Researchers from Northwestern University and Washington University School of Medicine in St. Louis have developed a groundbreaking sticker that allows clinicians to monitor patients’ organs and deep tissues using a simple ultrasound device. This first-of-its-kind sticker can detect health changes in real-time, potentially revolutionizing post-surgery care.
When attached to an organ, the soft, tiny sticker changes shape in response to the body’s fluctuating pH levels, serving as an early warning system for complications such as anastomotic leaks. These leaks occur when gastrointestinal fluids escape the digestive system, posing a life-threatening risk. Currently, no reliable non-invasive methods exist to detect these leaks.
The innovative sticker is designed to reveal fluid leakage with high sensitivity and specificity, enabling earlier interventions. When the patient has fully recovered, the biocompatible and bioresorbable sticker dissolves naturally, eliminating the need for surgical removal.
Published in the journal Science, the study details evaluations across small and large animal models. The researchers validated three different types of stickers made from hydrogel materials, each tailored to detect leaks from the stomach, small intestine, and pancreas.
“These leaks can arise from subtle perforations in the tissue, often as imperceptible gaps between two sides of a surgical incision,” said John A. Rogers from Northwestern University, who led the device development alongside postdoctoral fellow Jiaqi Liu. “Such defects are undetectable with current ultrasound, CT, and MRI scans. We developed an engineering approach and advanced materials to address this unmet need in patient monitoring. This technology has the potential to eliminate risks, reduce costs, and expand accessibility to rapid, non-invasive assessments for improved patient outcomes.”
Rogers’ team designed the sensor devices to be readable by ultrasound imaging. They created small, tissue-adhesive stickers from flexible, chemically responsive hydrogels and embedded tiny, paper-thin metal disks. When the sticker encounters acidic fluids, such as stomach acid, it swells. In the presence of caustic fluids, like pancreatic fluids, it contracts. These changes cause the metal disks to move, which can be detected by ultrasound.
The stickers vary in size, with the largest being 12 mm in diameter and the smallest just 4 mm. Considering the metal disks are 1 mm or smaller, the team developed software to automatically analyze the images and accurately detect disk movements.

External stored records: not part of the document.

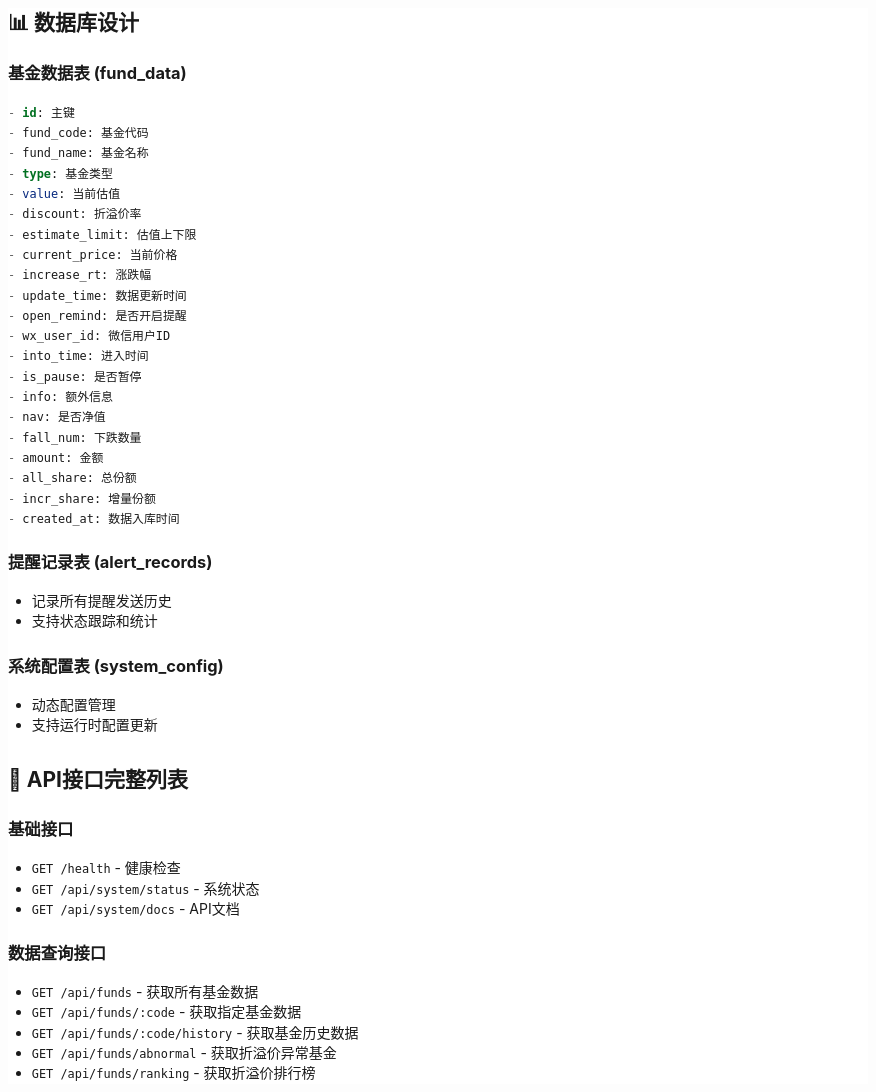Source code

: ## 📊 数据库设计

### 基金数据表 (fund_data)
```sql
- id: 主键
- fund_code: 基金代码
- fund_name: 基金名称
- type: 基金类型
- value: 当前估值
- discount: 折溢价率
- estimate_limit: 估值上下限
- current_price: 当前价格
- increase_rt: 涨跌幅
- update_time: 数据更新时间
- open_remind: 是否开启提醒
- wx_user_id: 微信用户ID
- into_time: 进入时间
- is_pause: 是否暂停
- info: 额外信息
- nav: 是否净值
- fall_num: 下跌数量
- amount: 金额
- all_share: 总份额
- incr_share: 增量份额
- created_at: 数据入库时间
```

### 提醒记录表 (alert_records)
- 记录所有提醒发送历史
- 支持状态跟踪和统计

### 系统配置表 (system_config)
- 动态配置管理
- 支持运行时配置更新

## 🚀 API接口完整列表

### 基础接口
- `GET /health` - 健康检查
- `GET /api/system/status` - 系统状态
- `GET /api/system/docs` - API文档

### 数据查询接口
- `GET /api/funds` - 获取所有基金数据
- `GET /api/funds/:code` - 获取指定基金数据
- `GET /api/funds/:code/history` - 获取基金历史数据
- `GET /api/funds/abnormal` - 获取折溢价异常基金
- `GET /api/funds/ranking` - 获取折溢价排行榜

“There is currently no reliable way to detect these kinds of leaks,” said Dr. Chet Hammill, a gastrointestinal surgeon who led the clinical evaluation and animal studies with collaborator Dr. Matthew MacEwan, an Assistant Professor of Neurosurgery. “Most abdominal operations carry a risk of leaking. While we can’t fully prevent these complications, early detection can minimize harm. This technology could change how we monitor patients after surgery, potentially catching leaks 24-48 hours earlier.”
Rogers and Hammill envision that the device could be implanted at the end of surgery or injected into the body via a syringe due to its small, flexible nature.
“This prototype could transform post-surgical monitoring,” Hammill said. “It does its job and then disappears, significantly impacting patient recovery time and quality of life.”
Next, the team plans to explore similar tags that could detect internal bleeding or temperature changes. “Detecting pH changes is a good starting point,” Rogers said. “But this platform can extend to other applications by using hydrogels that respond to different chemical changes or temperature, or other clinically relevant properties.”